Problèmes à résoudre:
a. Énumérez tout ce qui, d'après l'extrait ci-dessous sur la différence des deux temps, était en jeu « comme aujourd'hui ».
b. Recopiez fidèlement le passage de l'extrait ci-dessous sur la différence des deux temps qui s'ouvre sur les mots contenant "Des hommes de" et se termine par "parole des vieillards.".

Extrait de la page:
========================

Des hommes de ce temps-là m'avaient dit la différence, et je n'avais pas compris. À la longue, à mesure que j'entrais dans le détail, n'étudiant pas seulement la mécanique législative, mais le mouvement des partis, non-seulement les partis, mais les hommes, les personnes, les biographies individuelles, j'ai bien senti alors la parole des vieillards.
La différence des deux temps se résume d'un mot: On aimait.
L'intérêt, l'ambition, les passions éternelles de l'homme, étaient en jeu, comme aujourd'hui; mais la part la plus forte encore était celle de l'amour. Prenez ce mot dans tous les sens, l'amour de l'idée, l'amour de la femme, l'amour de la patrie et du genre humain. Ils aimèrent et le beau qui passe, et le beau qui ne passe point; deux sentiments mêlés alors, comme l'or et le bronze, fondus dans l'airain de Corinthe[2].

========================

Matériel fourni:
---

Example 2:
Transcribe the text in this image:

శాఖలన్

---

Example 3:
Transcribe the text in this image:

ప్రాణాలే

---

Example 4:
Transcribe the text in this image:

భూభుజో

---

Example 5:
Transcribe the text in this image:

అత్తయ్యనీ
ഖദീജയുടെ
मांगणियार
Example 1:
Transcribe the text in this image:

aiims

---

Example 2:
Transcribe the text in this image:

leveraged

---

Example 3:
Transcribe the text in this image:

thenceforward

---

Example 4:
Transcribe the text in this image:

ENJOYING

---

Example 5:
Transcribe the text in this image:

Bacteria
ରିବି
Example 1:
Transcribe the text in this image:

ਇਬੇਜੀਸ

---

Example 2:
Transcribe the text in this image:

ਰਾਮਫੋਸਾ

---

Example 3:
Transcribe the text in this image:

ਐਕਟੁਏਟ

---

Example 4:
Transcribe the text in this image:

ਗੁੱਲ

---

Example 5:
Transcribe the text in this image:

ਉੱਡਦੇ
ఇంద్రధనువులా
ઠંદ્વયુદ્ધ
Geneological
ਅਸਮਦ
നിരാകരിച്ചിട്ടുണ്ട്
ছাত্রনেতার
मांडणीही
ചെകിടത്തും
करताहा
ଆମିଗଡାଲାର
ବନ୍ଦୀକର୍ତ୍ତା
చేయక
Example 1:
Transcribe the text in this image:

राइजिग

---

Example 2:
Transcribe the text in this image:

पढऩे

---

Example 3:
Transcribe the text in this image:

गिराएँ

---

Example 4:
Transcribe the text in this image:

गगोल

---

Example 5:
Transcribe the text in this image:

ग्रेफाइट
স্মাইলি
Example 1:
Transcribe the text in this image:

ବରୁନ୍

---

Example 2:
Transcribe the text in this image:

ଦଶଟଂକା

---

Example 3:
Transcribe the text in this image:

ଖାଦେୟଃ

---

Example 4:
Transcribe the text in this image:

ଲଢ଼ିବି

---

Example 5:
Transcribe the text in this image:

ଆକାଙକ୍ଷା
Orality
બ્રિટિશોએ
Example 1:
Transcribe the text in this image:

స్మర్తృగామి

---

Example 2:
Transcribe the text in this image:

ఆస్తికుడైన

========================

Liste des réponses:
a. L'intérêt, l'ambition, les passions éternelles de l'homme.

b.
Des hommes de ce temps-là m'avaient dit la différence, et je n'avais pas compris. À la longue, à mesure que j'entrais dans le détail, n'étudiant pas seulement la mécanique législative, mais le mouvement des partis, non-seulement les partis, mais les hommes, les personnes, les biographies individuelles, j'ai bien senti alors la parole des vieillards.